> **Work order**: Return the listing below unchanged, minus its pictures.

[Dataset section — start]

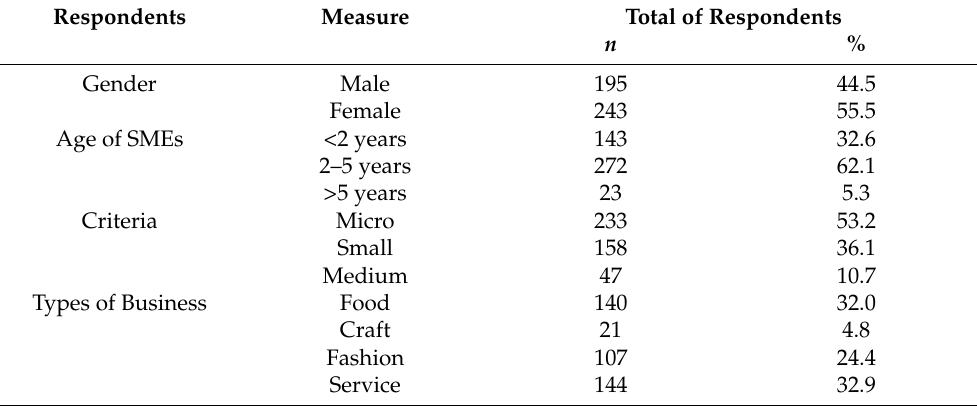
Table 1. Descriptive Statistic of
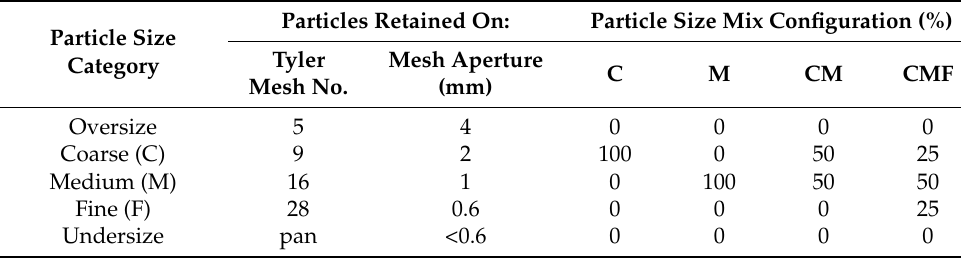
Figure 2. Particle size categories of hemp hurd furnish considered for the panel manufacture: fine ( ≥ 0.6 to 1 mm) ( a ), medium ( ≥ 1 to 2 mm) ( b ) and coarse ( ≥ 2 to 4 mm) ( c ). Table 2. Particle size categories and proportions in the panel variants.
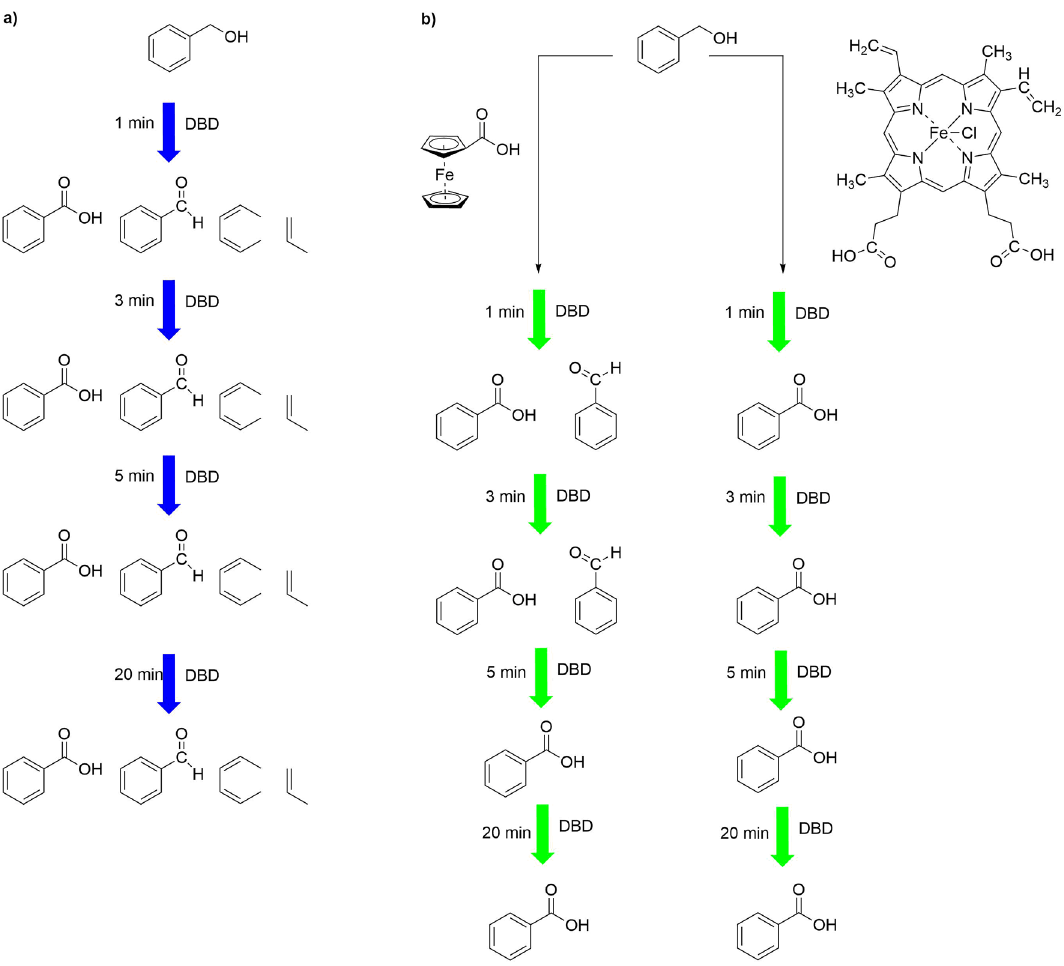
Figure 5. Chemical modifications of benzyl alcohol after different times of plasma treatment ( a ) without iron complexes, ( b ) in the presence of iron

[Dataset section — finish]

> **Result for this exercise**:
Table 1. Descriptive Statistic of
Figure 2. Particle size categories of hemp hurd furnish considered for the panel manufacture: fine ( ≥ 0.6 to 1 mm) ( a ), medium ( ≥ 1 to 2 mm) ( b ) and coarse ( ≥ 2 to 4 mm) ( c ). Table 2. Particle size categories and proportions in the panel variants.
Figure 5. Chemical modifications of benzyl alcohol after different times of plasma treatment ( a ) without iron complexes, ( b ) in the presence of iron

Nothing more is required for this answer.